Document section:
=-=-=-=-=

Her name is Dorothy Herzka and she's looking for some young artists. So, I went outside to 77th Street to the phone booth, called the number, Dorothy Herzka answered the phone. I said, I just got your number from Ivan Karp. And she said, well, I'm in the Bianchini Gallery on 57th Street. I knew it was across from the Green Gallery. She said, why don't you come over? So, I went down to 57th Street, I met Dorothy Herzka, it might've been Ryman show up as I remember, but nobody had ever heard of Ryman at that point. She said to me, can I come to your studio and see your paintings? I said sure, and Dorothy came and she saw my series paintings and she saw these other paintings I had done. I'd done one for Phillip. And she said, how about, Ronnie, if you curate a show for Bianchini Gallery of you and your friends, and we'll do it like in March of '67. 

 

Mark:                          Wow, what an exciting opportunity. 

 

Ronnie:                        Yeah.

 

Mark:                          So who did you invite?

=-=-=-=-=

Record extracts:

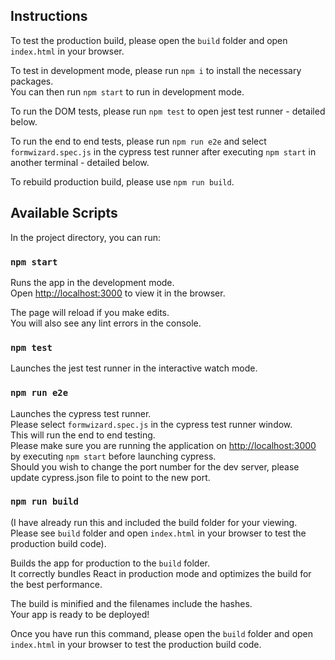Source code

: ## Instructions

To test the production build, please open the `build` folder and open `index.html` in your browser.

To test in development mode, please run `npm i` to install the necessary packages.\
You can then run `npm start` to run in development mode.

To run the DOM tests, please run `npm test` to open jest test runner - detailed below.

To run the end to end tests, please run `npm run e2e` and select `formwizard.spec.js` in the cypress test runner after executing `npm start` in another terminal - detailed below.

To rebuild production build, please use `npm run build`.

## Available Scripts

In the project directory, you can run:

### `npm start`

Runs the app in the development mode.\
Open [http://localhost:3000](http://localhost:3000) to view it in the browser.

The page will reload if you make edits.\
You will also see any lint errors in the console.

### `npm test`

Launches the jest test runner in the interactive watch mode.

### `npm run e2e`

Launches the cypress test runner.\
Please select `formwizard.spec.js` in the cypress test runner window.\
This will run the end to end testing.\
Please make sure you are running the application on [http://localhost:3000](http://localhost:3000) by executing `npm start` before launching cypress. \
Should you wish to change the port number for the dev server, please update cypress.json file to point to the new port.

### `npm run build`

(I have already run this and included the build folder for your viewing. Please see `build` folder and open `index.html` in your browser to test the production build code).

Builds the app for production to the `build` folder.\
It correctly bundles React in production mode and optimizes the build for the best performance.

The build is minified and the filenames include the hashes.\
Your app is ready to be deployed!

Once you have run this command, please open the `build` folder and open `index.html` in your browser to test the production build code.
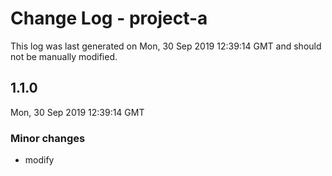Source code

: # Change Log - project-a

This log was last generated on Mon, 30 Sep 2019 12:39:14 GMT and should not be manually modified.

## 1.1.0
Mon, 30 Sep 2019 12:39:14 GMT

### Minor changes

- modify

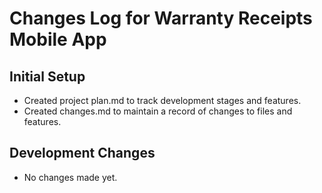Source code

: # Changes Log for Warranty Receipts Mobile App

## Initial Setup
- Created project plan.md to track development stages and features.
- Created changes.md to maintain a record of changes to files and features.

## Development Changes
- No changes made yet.
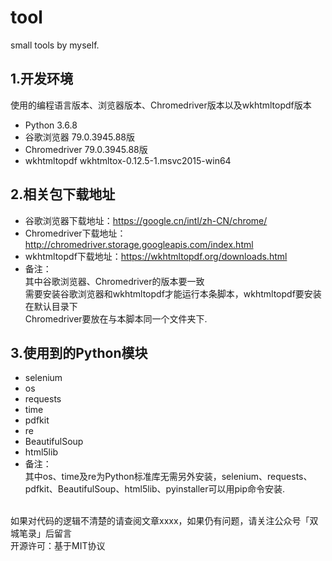 # tool
small tools by myself.

## 1.开发环境
使用的编程语言版本、浏览器版本、Chromedriver版本以及wkhtmltopdf版本
- Python 3.6.8
- 谷歌浏览器 79.0.3945.88版
- Chromedriver 79.0.3945.88版
- wkhtmltopdf wkhtmltox-0.12.5-1.msvc2015-win64

## 2.相关包下载地址
- 谷歌浏览器下载地址：https://google.cn/intl/zh-CN/chrome/
- Chromedriver下载地址：http://chromedriver.storage.googleapis.com/index.html
- wkhtmltopdf下载地址：https://wkhtmltopdf.org/downloads.html
- 备注：<br />
其中谷歌浏览器、Chromedriver的版本要一致<br />
需要安装谷歌浏览器和wkhtmltopdf才能运行本条脚本，wkhtmltopdf要安装在默认目录下<br />
Chromedriver要放在与本脚本同一个文件夹下.

## 3.使用到的Python模块
- selenium
- os
- requests
- time
- pdfkit
- re
- BeautifulSoup
- html5lib
- 备注：<br />
其中os、time及re为Python标准库无需另外安装，selenium、requests、pdfkit、BeautifulSoup、html5lib、pyinstaller可以用pip命令安装.
<br />
如果对代码的逻辑不清楚的请查阅文章xxxx，如果仍有问题，请关注公众号「双城笔录」后留言<br />
开源许可：基于MIT协议

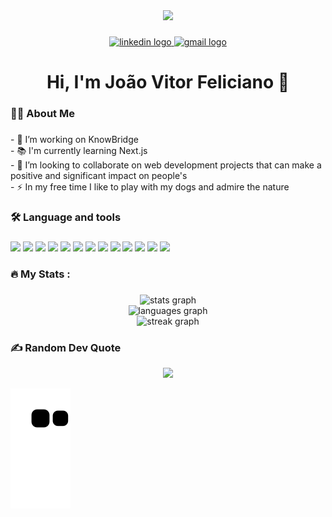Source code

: <div align="center">
  <img height="150" src="https://media0.giphy.com/media/efsErLTpG8sHJspUDa/200w.webp?cid=ecf05e47mqe1awbrqrbr2rlsbppc4v0sj13kd433xfyya31t&rid=200w.webp&ct=g"  />
</div>

###

<div align="center">
  <a href="https://www.linkedin.com/in/jvitorfeliciano/" target="_blank">
    <img src="https://img.shields.io/static/v1?message=LinkedIn&logo=linkedin&label=&color=0077B5&logoColor=white&labelColor=&style=for-the-badge" height="25" alt="linkedin logo"  />
  </a>
  <a href="jvitorfeliciano1@gmail.com" target="_blank">
    <img src="https://img.shields.io/static/v1?message=Gmail&logo=gmail&label=&color=D14836&logoColor=white&labelColor=&style=for-the-badge" height="25" alt="gmail logo"  />
  </a>
</div>


<h1 align="center">Hi, I'm João Vitor Feliciano  👋</h1>

###

<h3 align="left">👩‍💻  About Me</h3>

###

<p align="left">- 🔭 I’m working on KnowBridge<br>- 📚 I'm currently learning Next.js<br>- 👯 I’m looking to collaborate on web development projects that can make a positive and significant impact on people's<br>- ⚡ In my free time I like  to play with my dogs and admire the nature</p>

###

<h3 align="left">🛠 Language and tools</h3>

###

<div align="left">
  <img src="https://img.shields.io/badge/HTML-%23E34F26.svg?style=for-the-badge&logo=html5&logoColor=white"/>
  <img src="https://img.shields.io/badge/CSS-%231572B6.svg?style=for-the-badge&logo=css3&logoColor=white"/>
  <img src="https://img.shields.io/badge/javascript-%23323330.svg?style=for-the-badge&logo=javascript&logoColor=%23F7DF1E"/>
  <img src="https://img.shields.io/badge/React-%2361DAFB.svg?style=for-the-badge&logo=react&logoColor=white"/>
  <img src="https://img.shields.io/badge/Express-%23404d59.svg?style=for-the-badge&logo=express&logoColor=white"/>
  <img src="https://img.shields.io/badge/PostgreSQL-%23316192.svg?style=for-the-badge&logo=postgresql&logoColor=white"/>
  <img src="https://img.shields.io/badge/MongoDB-%234ea94b.svg?style=for-the-badge&logo=mongodb&logoColor=white"/>
  <img src="https://img.shields.io/badge/Redis-%23DC382D.svg?style=for-the-badge&logo=redis&logoColor=white"/>
  <img src="https://img.shields.io/badge/Prisma-%232D3748.svg?style=for-the-badge&logo=prisma&logoColor=white"/>
  <img src="https://img.shields.io/badge/TypeScript-%23007ACC.svg?style=for-the-badge&logo=typescript&logoColor=white"/>
  <img src="https://img.shields.io/badge/Node.js-%23339933.svg?style=for-the-badge&logo=node.js&logoColor=white"/>
  <img src="https://img.shields.io/badge/styled--components-%23DB7093.svg?style=for-the-badge&logo=styled-components&logoColor=white"/>
  <img src="https://img.shields.io/badge/Docker-%232496ED.svg?style=for-the-badge&logo=docker&logoColor=white"/>
</div>

###

<h3 align="left">🔥   My Stats :</h3>

###

<div align="center">
</div>

###

<div align="center">
  <img src="https://github-readme-stats.vercel.app/api?username=jvitorfeliciano&hide_title=false&hide_rank=false&show_icons=true&include_all_commits=true&count_private=true&disable_animations=false&theme=dark&locale=en&hide_border=false&order=1" height="150" alt="stats graph" /> <br>
  <img src="https://github-readme-stats.vercel.app/api/top-langs?username=jvitorfeliciano&locale=en&hide_title=false&layout=compact&card_width=320&langs_count=6&theme=dark&hide_border=false&order=2" height="190" alt="languages graph" /> <br>
  <img src="https://streak-stats.demolab.com?user=jvitorfeliciano&locale=en&mode=daily&theme=dark&hide_border=false&border_radius=5&order=3" height="150" alt="streak graph"  />
</div>

###


<h3 align="left">✍️ Random Dev Quote</h3>
<div  align="center">
  <img src= "https://quotes-github-readme.vercel.app/api?type=horizontal&theme=dark" />
</div>


  
![Snake animation](https://github.com/jvitorfeliciano/jvitorfeliciano/blob/output/github-contribution-grid-snake.svg)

=-=-=-=-=

Your tasks:
**1)** In the interview transcript, on which street was the Bianchini Gallery located?
**2)** Translate this sentence from the interview transcript into Spanish: "I knew it was across from the Green Gallery."
**3)** Carry the interview transcript forward from its final line.

Answers for the tasks:
**1)** 57th Street.

**2)** Sabía que estaba enfrente de la Green Gallery.

**3)**
Ronnie:                        Well, so I invited Ken Showell and I invited Dan Christensen, Peter Young and myself. Dorothy added Peter Gourfain to the show and we curated the show. In the meantime, I left Great Jones Street. My friend Peter Reginato had come to New York. I had talked him into quitting school. Peter came and – 

 

Mark:                          You're a really bad influence, Ronnie. [Laughs] 

 

Ronnie:                        Absolutely awful and Peter Reginato had come with another classmate of ours, this guy Michael Heizer. They found 60 Green Street. There's a huge loft and Peter is still living there. At the end of the year in January 1967, I moved all of my stuff to Peter's place. He sort of said to me you can paint in the studio. He was very generous. And Heizer had already left. He was living out in New Mexico or Nevada doing earth works. And I started painting again, this time the series was behind me. What I wanted to do was make these big open void paintings and I made this 9 by 12-foot painting with rollers. So now I'm pushing the acrylic paint in a new direction. I'm using it thicker and I'm still cutting it with matte medium. 

 

Mark:                          Right.

 

Ronnie:                        I guess I'm still gessoing and I'm painting stretched, but I'm making these big stretchers, 9 by 12 feet. Again, I don't want brush strokes. So now I'm 20 years old, we did the show. I had no idea what would come of it and we all got letters inviting us to be in the Whitney Annual. 

 

Mark:                          What a great outcome from the show.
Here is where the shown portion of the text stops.